WHAT YOU NEED TO DO: Quote the lines starting with the line containing "Precios, envío y montaje" and going on through the line containing "- NIF B86278801", both included, exactly as they appear.

Dataset records:
-=-=-=-=-
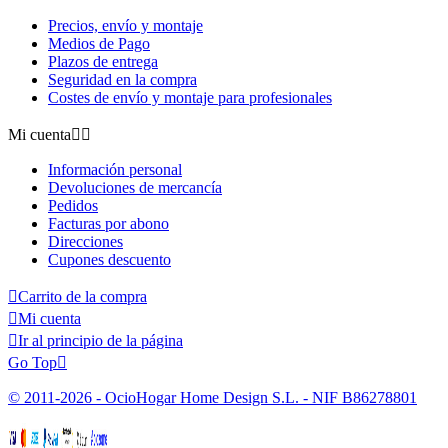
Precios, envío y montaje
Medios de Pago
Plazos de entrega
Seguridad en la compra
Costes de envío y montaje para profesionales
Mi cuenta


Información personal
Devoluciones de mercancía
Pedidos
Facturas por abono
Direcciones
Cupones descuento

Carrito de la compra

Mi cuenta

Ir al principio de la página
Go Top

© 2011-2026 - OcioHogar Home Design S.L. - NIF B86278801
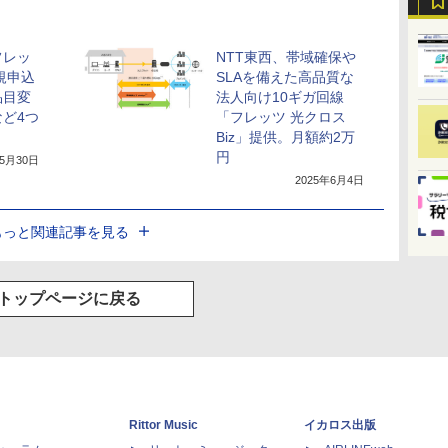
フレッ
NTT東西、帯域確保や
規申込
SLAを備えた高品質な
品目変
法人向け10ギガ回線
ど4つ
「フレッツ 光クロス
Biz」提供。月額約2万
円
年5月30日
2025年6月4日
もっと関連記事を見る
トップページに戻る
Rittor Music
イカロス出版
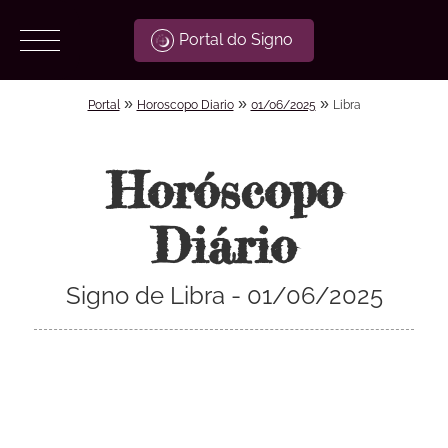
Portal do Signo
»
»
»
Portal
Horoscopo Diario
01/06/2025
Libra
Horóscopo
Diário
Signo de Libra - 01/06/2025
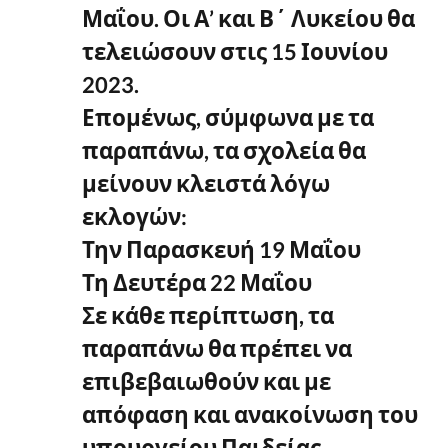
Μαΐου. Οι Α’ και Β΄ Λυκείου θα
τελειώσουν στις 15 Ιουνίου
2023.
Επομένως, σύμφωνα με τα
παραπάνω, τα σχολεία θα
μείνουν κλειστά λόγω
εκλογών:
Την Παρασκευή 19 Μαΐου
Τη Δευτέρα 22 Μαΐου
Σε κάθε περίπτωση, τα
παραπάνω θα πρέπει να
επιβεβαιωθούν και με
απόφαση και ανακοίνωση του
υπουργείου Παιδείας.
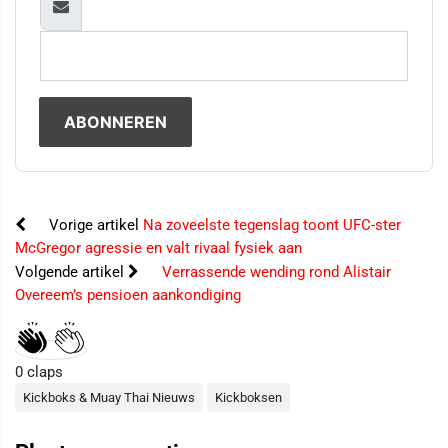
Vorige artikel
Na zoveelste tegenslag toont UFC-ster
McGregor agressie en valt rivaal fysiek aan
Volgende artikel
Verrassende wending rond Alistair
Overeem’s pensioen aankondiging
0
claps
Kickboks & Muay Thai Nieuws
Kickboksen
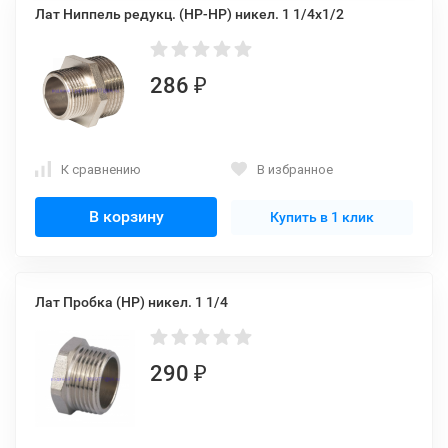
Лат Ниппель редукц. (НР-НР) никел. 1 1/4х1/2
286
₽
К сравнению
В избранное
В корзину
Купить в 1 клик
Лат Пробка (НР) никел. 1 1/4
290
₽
-=-=-=-=-
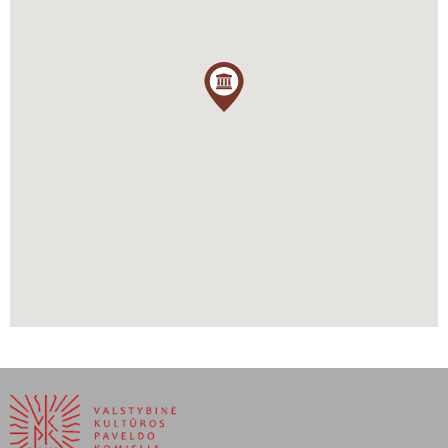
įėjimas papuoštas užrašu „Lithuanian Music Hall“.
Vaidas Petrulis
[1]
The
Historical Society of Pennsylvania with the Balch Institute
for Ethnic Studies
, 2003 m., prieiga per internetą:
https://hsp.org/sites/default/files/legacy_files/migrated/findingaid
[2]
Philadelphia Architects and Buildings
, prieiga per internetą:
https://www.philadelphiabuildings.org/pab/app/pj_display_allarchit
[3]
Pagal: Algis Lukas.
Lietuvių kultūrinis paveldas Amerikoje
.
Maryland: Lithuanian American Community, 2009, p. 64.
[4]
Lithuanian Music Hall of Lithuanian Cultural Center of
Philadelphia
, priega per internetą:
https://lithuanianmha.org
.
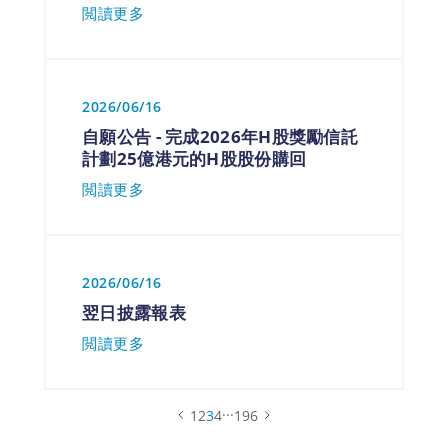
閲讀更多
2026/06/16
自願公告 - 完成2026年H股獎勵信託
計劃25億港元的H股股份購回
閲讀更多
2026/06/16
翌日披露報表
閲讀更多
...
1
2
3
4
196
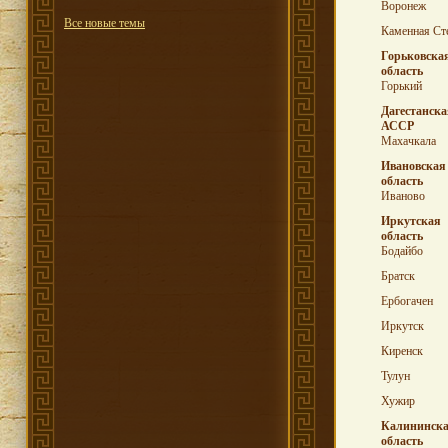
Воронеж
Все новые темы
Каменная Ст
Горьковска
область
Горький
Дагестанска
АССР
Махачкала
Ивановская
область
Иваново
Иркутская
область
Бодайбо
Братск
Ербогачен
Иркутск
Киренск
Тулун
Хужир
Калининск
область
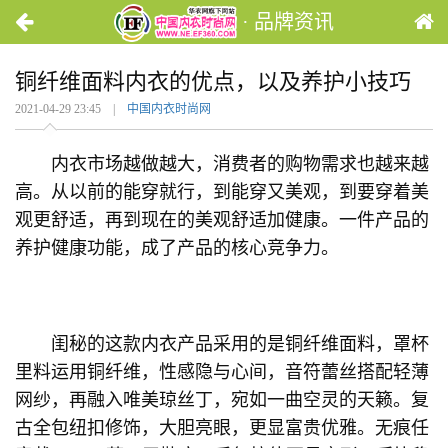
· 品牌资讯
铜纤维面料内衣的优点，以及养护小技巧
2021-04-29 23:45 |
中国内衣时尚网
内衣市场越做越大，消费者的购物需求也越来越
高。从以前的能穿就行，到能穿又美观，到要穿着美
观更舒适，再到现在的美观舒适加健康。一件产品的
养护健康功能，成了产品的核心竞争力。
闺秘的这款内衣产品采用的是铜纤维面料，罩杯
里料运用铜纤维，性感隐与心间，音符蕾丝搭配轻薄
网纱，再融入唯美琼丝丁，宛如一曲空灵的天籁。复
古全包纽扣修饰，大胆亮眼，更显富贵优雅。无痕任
-=-=-=-=-
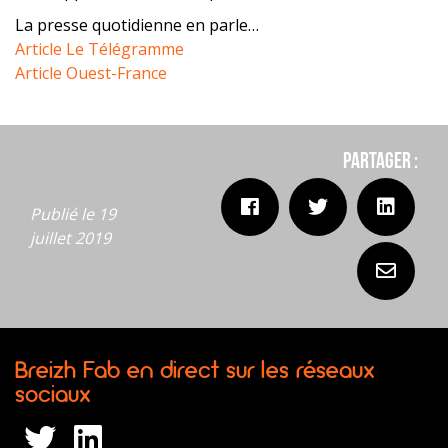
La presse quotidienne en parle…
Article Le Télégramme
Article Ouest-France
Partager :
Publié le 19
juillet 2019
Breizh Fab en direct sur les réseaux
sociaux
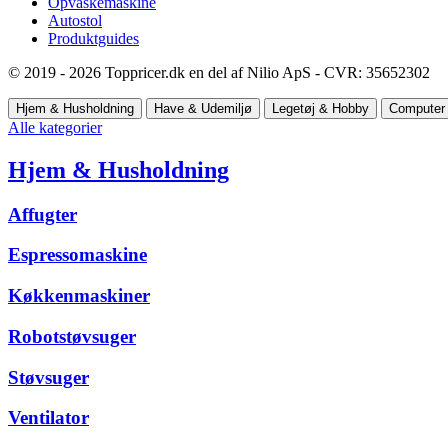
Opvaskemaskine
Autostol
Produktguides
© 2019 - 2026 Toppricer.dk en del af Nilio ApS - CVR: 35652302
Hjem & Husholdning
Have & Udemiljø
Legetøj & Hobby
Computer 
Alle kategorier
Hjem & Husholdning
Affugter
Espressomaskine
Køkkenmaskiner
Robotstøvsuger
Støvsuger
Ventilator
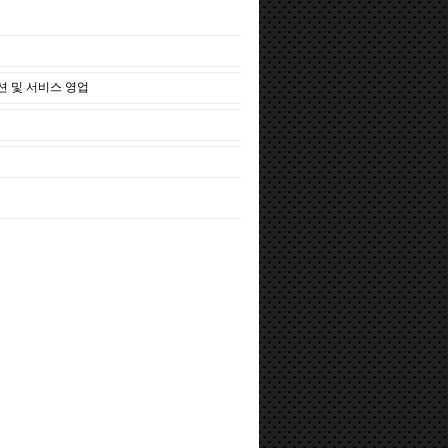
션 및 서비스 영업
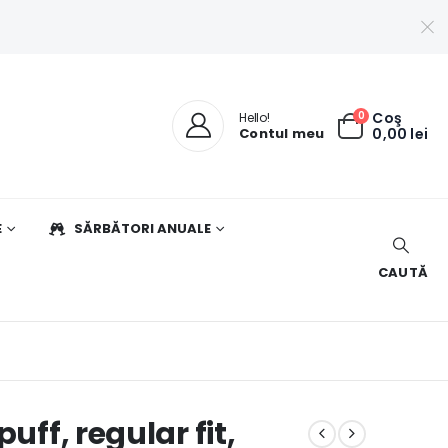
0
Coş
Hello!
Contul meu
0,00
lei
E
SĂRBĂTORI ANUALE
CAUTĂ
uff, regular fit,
-=-=-=-=-
WRITTEN SOLUTION:
Precios, envío y montaje
Medios de Pago
Plazos de entrega
Seguridad en la compra
Costes de envío y montaje para profesionales
Mi cuenta


Información personal
Devoluciones de mercancía
Pedidos
Facturas por abono
Direcciones
Cupones descuento

Carrito de la compra

Mi cuenta

Ir al principio de la página
Go Top

© 2011-2026 - OcioHogar Home Design S.L. - NIF B86278801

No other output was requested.